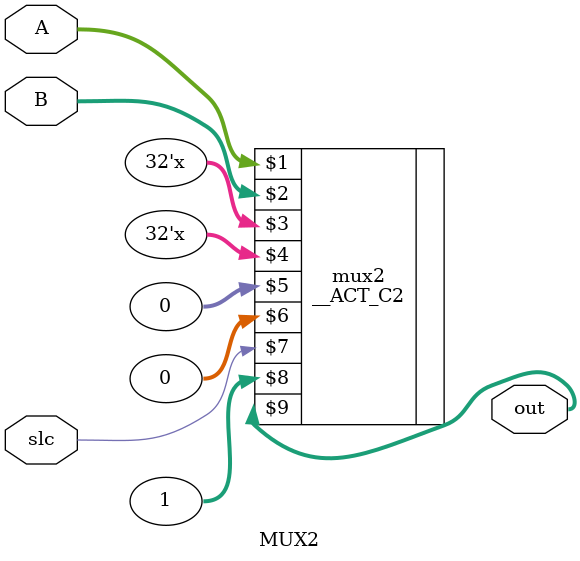
<source format=v>
module MUX2 #(parameter XLEN = 5) (
    input [XLEN - 1 : 0] A, B,
    input slc,

    output [XLEN - 1 : 0] out
);

    __ACT_C2 #(XLEN) mux2(A, B, 'bz, 'bz, 0, 0, slc, 1, out);

endmodule
</source>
═══
All entries need repeating exactly, but without the pictures.

_Written reply_.
<source format=v>
module MUX2 #(parameter XLEN = 5) (
    input [XLEN - 1 : 0] A, B,
    input slc,

    output [XLEN - 1 : 0] out
);

    __ACT_C2 #(XLEN) mux2(A, B, 'bz, 'bz, 0, 0, slc, 1, out);

endmodule
</source>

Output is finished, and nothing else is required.